▶ **EXERCISE 1**
Decide whether each statement agrees with the weekly digest, answering yes or no and quoting the words of the digest that decide it. (a) Kriss says the world grows desensitized to the continuation of wars, massacres and coups. (b) Zafar considers universal peace a likely goal. (c) Zafar's article was published by Al Jazeera.
▶ **EXERCISE 2**
Please carry on the weekly digest from its last sentence.

▶ **PAGE TEXT**
What’s Up in the World? - Weekly Digest 22/07/2016 Written by Harriet Lane-Tobin

This weeks digest contends with what is unknown, known and what can be brought to light if ‘we’ devote understanding and attention to it. 

In light of the constant bombardment of wars, massacres and coups going on in the world. Sam Kriss in his Vice piece highlights the way the world becomes not only complicit but desensitised in their continuation. To ground this argument Kriss details the faceless entity of Isis that the mainstream media and Western governments have set up as the ‘enemy’.  Moreover they stand for what is ‘wrong’ in the world. But what else is wrong in a world fraught with despair? Kriss here argues the answer to that is the rest of it.  Highlighting that there is no true meaning or sense of ‘wrongness”. Rather it permeates governmental and military spaces globally. Violence whether it be literal or structural exists in the very conditions ‘we’ live within. “And once you notice the pattern, you start seeing it everywhere” (Kriss 2016).

Which poses the question if it exists everywhere what can be done to remedy it? In Morwari Zafar’s, Al Jazeera, article she argues to fane the appearance of peace ‘we’ must move beyond it. According to Zafar to have universal peace is illusionary and unlikely so instead ‘we’ must focus on fostering relations of empathy and understanding. Preaching what she details to be an embrace of an “ethical imagination”.  “An ethical imagination allows people to objectively understand human beings and, above all, being human” (Zafar 2016). That by fostering of differences worldwide we can hope to lessen the bloodshed that ‘we’ have unfortunately become so accustomed to seeing.

▶ **DATA RECORDS**
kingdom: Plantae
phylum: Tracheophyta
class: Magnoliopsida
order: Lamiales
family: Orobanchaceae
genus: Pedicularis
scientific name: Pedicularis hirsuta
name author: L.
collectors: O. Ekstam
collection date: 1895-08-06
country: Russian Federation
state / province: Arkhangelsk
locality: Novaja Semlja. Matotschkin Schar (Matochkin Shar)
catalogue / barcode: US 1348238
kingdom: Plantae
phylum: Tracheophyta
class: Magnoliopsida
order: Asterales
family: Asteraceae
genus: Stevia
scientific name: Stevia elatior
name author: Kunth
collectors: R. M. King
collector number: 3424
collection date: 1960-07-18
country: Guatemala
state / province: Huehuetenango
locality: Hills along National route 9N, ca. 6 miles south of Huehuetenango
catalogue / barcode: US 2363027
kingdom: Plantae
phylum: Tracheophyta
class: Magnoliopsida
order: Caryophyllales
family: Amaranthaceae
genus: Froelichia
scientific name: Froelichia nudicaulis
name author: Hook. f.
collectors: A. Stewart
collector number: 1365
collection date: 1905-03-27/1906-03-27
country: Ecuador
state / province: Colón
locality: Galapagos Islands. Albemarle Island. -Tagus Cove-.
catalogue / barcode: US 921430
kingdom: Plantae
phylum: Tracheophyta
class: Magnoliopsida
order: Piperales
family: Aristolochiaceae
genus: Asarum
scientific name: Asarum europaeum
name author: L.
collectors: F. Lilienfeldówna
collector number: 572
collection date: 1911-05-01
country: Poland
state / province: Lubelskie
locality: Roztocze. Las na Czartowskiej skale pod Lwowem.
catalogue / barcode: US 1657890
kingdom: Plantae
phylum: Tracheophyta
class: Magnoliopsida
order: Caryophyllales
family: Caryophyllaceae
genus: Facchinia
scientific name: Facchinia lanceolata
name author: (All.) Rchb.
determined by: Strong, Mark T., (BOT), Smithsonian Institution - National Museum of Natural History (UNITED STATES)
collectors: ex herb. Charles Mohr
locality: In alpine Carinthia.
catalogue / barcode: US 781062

▶ **FINAL ANSWER 1**
(a) Yes: "the world becomes not only complicit but desensitised in their continuation"
(b) No: "to have universal peace is illusionary and unlikely"
(c) Yes: "In Morwari Zafar’s, Al Jazeera, article"

▶ **FINAL ANSWER 2**
However if‘we’ move beyond wars where else can we see this lack of understanding occurring. Arguably if look at the ground level it can even be seen in the way different spheres choose to place value on some lives over others.  A theme which is highlighted in Eleanor Goldberg’s, Huffington Post, article around the treatment of AIDS.  Goldberg grounds her argument in a speech given by Actress, Charlize Theron.  Highlighting that inequality here both exists in social structure but is also represented visually in the disproportionate numbers of those affected by the disease.  “I know this because AIDS does not discriminate on its own,” (Theron cited in Goldberg 2016). 

 

RAJESH JANTILAL/AFP/Getty Images)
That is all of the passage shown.